Was lernen wir daraus? Für junge Menschen ist der Weg hin zu einem politischen Mandat der schwerste und längste; immer besteht die Gefahr, dass man von einem "Weißen Kaninchen" rechts überholt wird. Wer politisch Karriere machen will, der beginnt seine Laufbahn besser außerhalb der Politik...
Het Nieuwsblad findet solche Erwägungen eher naiv. In den letzten Tagen war es fast schon rührend zu beobachten, wie einige junge OpenVLD-Mitglieder das Konzept "Marktwert" für sich entdeckt haben, meint das Blatt. Liberale, die für Gleichbehandlung plädieren? So etwas erwartet man doch eigentlich nur von Gewerkschaften.

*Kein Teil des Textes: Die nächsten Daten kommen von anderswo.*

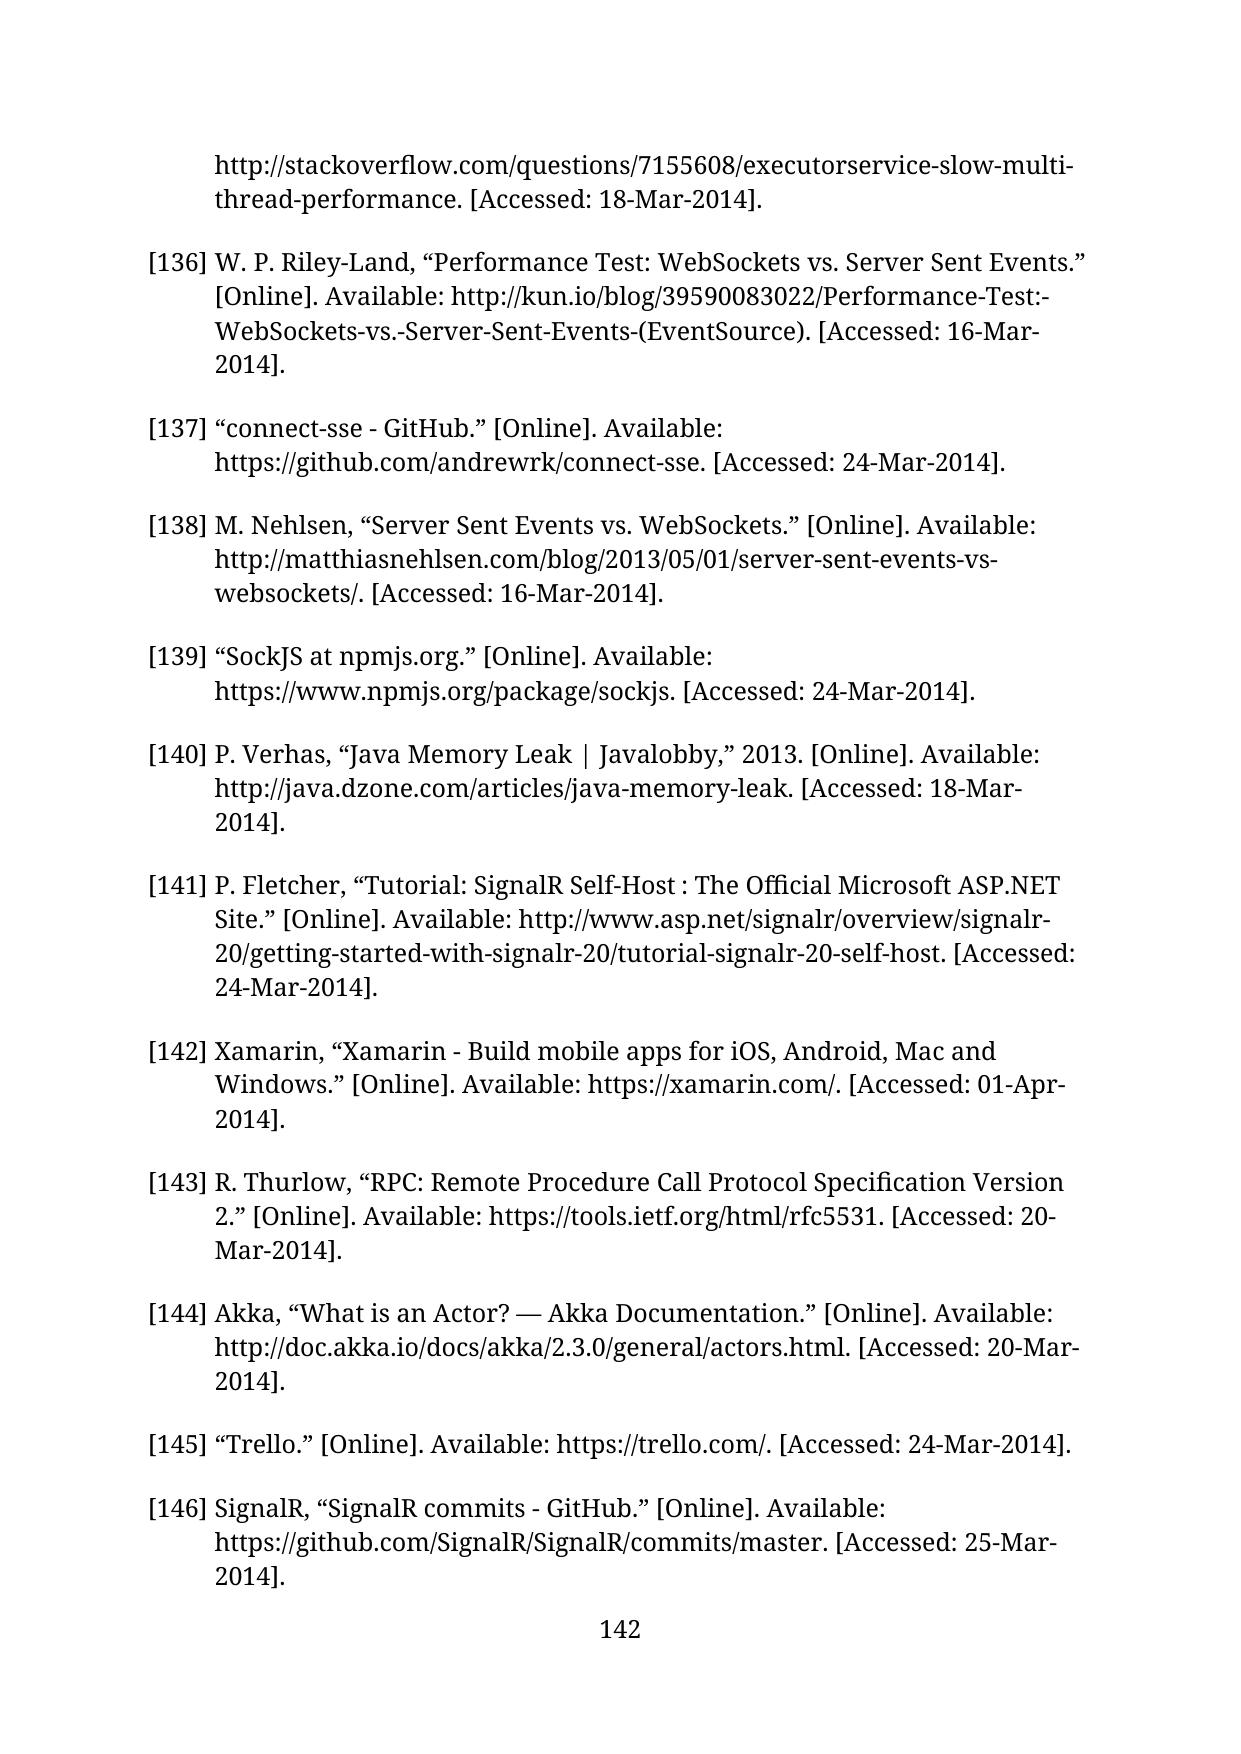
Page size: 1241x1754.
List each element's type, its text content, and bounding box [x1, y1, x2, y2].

Viel von der Empörung der letzten Tage war durch Neid und Missgunst motiviert. Dabei verliert man das Wesentliche aus den Augen: Sollten sich die Vorwürfe gegen Sihame El Kaouakibi und ihre Kulturprojekte bewahrheiten, dann gerät ein ganzer Sektor in Misskredit; mit enormen Kollateralschäden für die kleinen Akteure der Antwerpener Kulturszene. Darüber sollte man sich empören!

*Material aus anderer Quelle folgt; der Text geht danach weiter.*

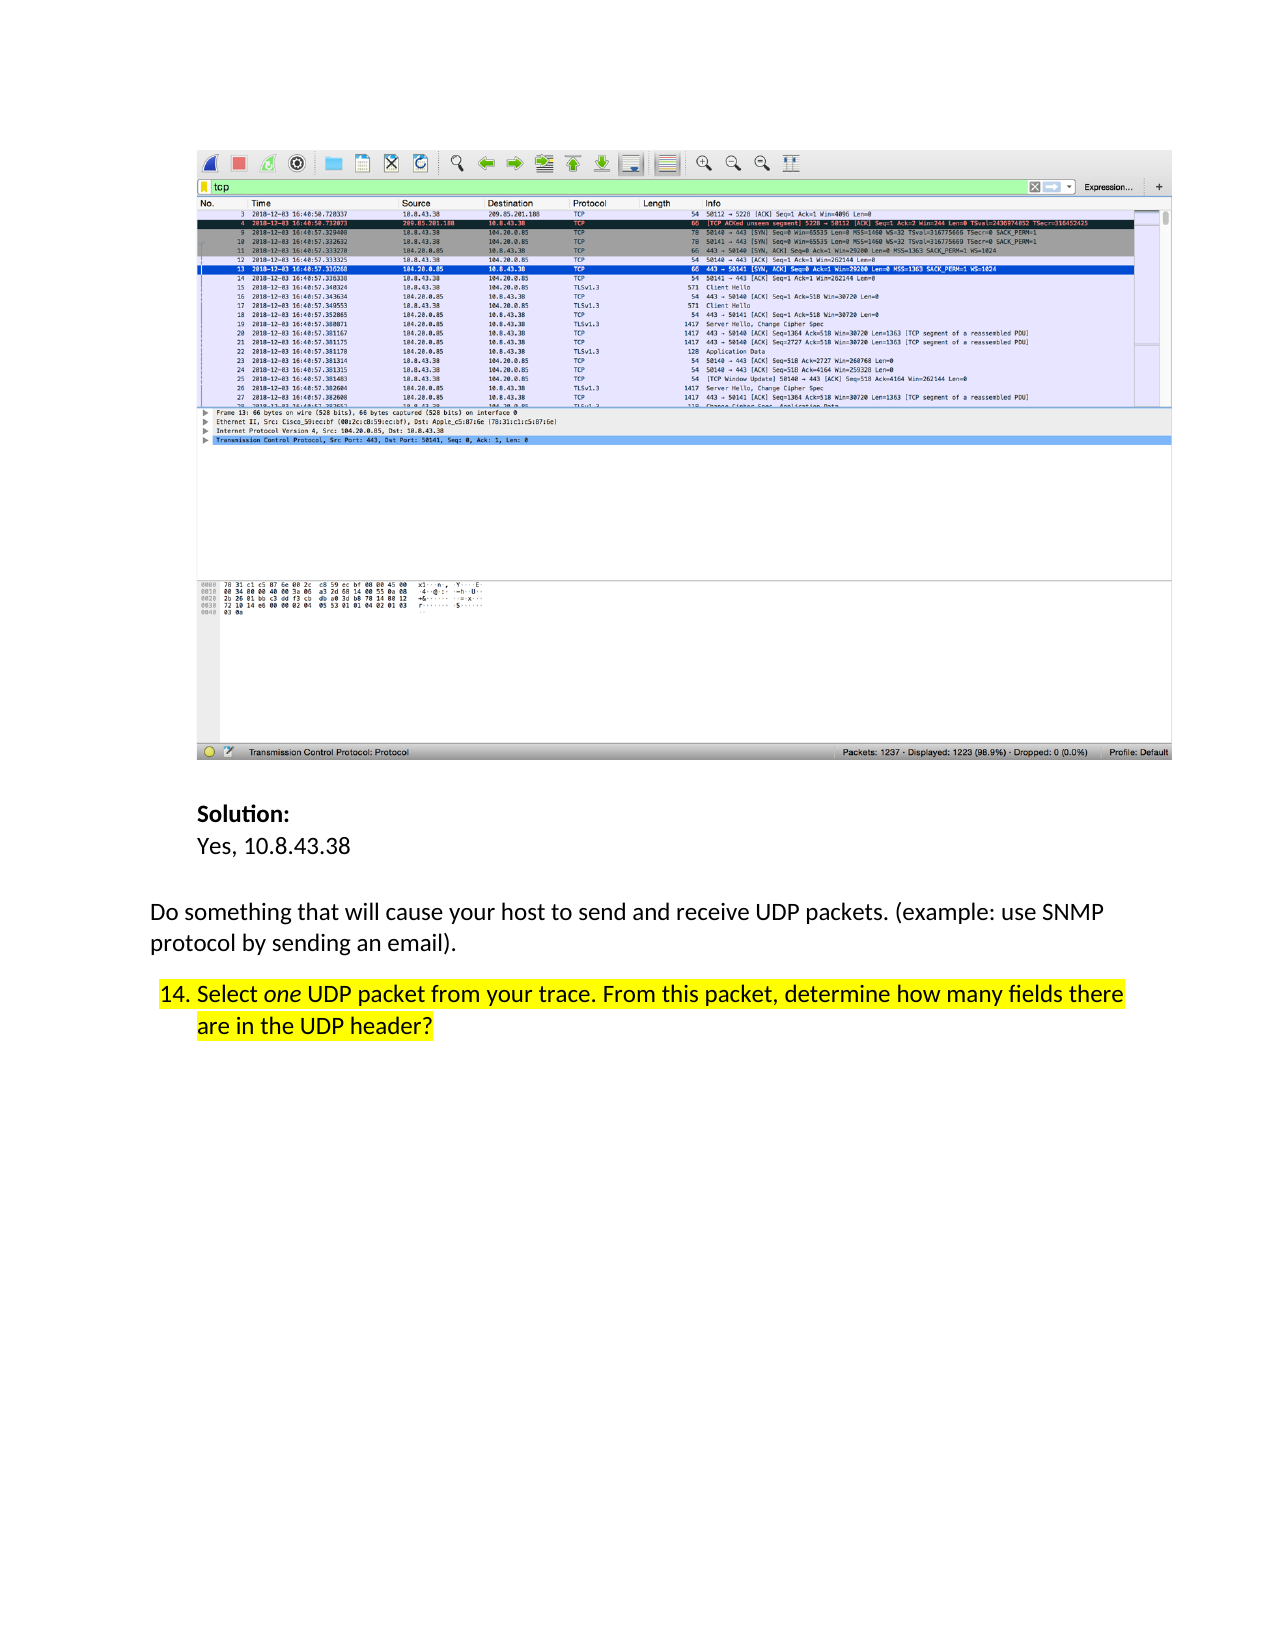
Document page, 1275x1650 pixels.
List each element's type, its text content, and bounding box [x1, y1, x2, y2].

picture [196, 150, 1172, 760]
text Do something that will cause your host to send and receive UDP packets. (example: use SNMP protocol by sending an email). [150, 896, 1125, 957]
list Yes, 10.8.43.38 [197, 830, 1125, 860]
list Solution: [197, 798, 1125, 828]
list Select one UDP packet from your trace. From this packet, determine how many fields there are in the UDP header? [159, 1009, 1125, 1041]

Ursula von der Leyen räumt Fehler bei Impfkampagne ein
"Warum kann Sihame El Kaouakibi nicht einfach mal zugeben, dass sie nicht alles richtig gemacht hat?", fragt sich Gazet van Antwerpen. Auch Maggie De Block oder Sophie Wilmès sind dazu offensichtlich nicht imstande. Eine hat es am Mittwoch vorgemacht: EU-Kommissionspräsidentin Ursula von der Leyen hat vor dem EU-Parlament eingeräumt, dass im Zusammenhang mit der Impfkampagne Fehler gemacht wurden. Dieses mea culpa löst zwar kein Problem, es ist aber ein Zeichen von Größe.
De Tijd sieht das ähnlich. Ursula von der Leyen hat Fehler zugegeben. Ihr Vorgänger Jean-Claude Juncker hat das nie getan. Von der Leyens Entschuldigung war nötig, und doch sollte man hier auch Milde walten lassen. So hat die Kommissionspräsidentin recht, wenn sie sagt, dass es noch schlimmer gewesen wäre, wenn sich die Staaten selbst ihren Impfstoff besorgt hätten. Dann hätten wir 27 Mal "das eigene Volk zuerst" gesehen.
Die angeblichen Erfolgsgeschichten aus Israel oder Großbritannien sind im Übrigen auch nur so strahlend, wie so mancher sie aussehen lassen will. Die eigentliche Ursache für die Fehlentwicklungen, die liegt ohnehin anderswo. Ursula von der Leyen ist bekanntlich Mitglied der CDU. Und die deutschen Christdemokraten sind im Moment sehr nervös, weil in unserem Nachbarland im September Wahlen anstehen. Der frühere EU-Ratspräsident Herman Van Rompuy hat einmal gesagt: Die EU kann nur funktionieren, wenn die großen Mitgliedstaaten politisch stabil sind. Nun, in Deutschland ist das aktuell nicht der Fall...
Roger Pint
Bei all diesen Skandalen muss man sich nicht wundern, wenn die Politik an Vertrauen verliert. Stets das gleiche : Postenjägerei und Habgier. Die Politiker sollen sich nicht zu viel über Fakenews und Verschwörungstheorien beklagen. Sie liefern selbst oft genug Geschichten, die besser sind als Fakenews und Verschwörungstheorien. Die Realität schreibt die besten Drehbücher. Es war schon immer so : wer an der Quelle sitzt, trinkt auch daraus.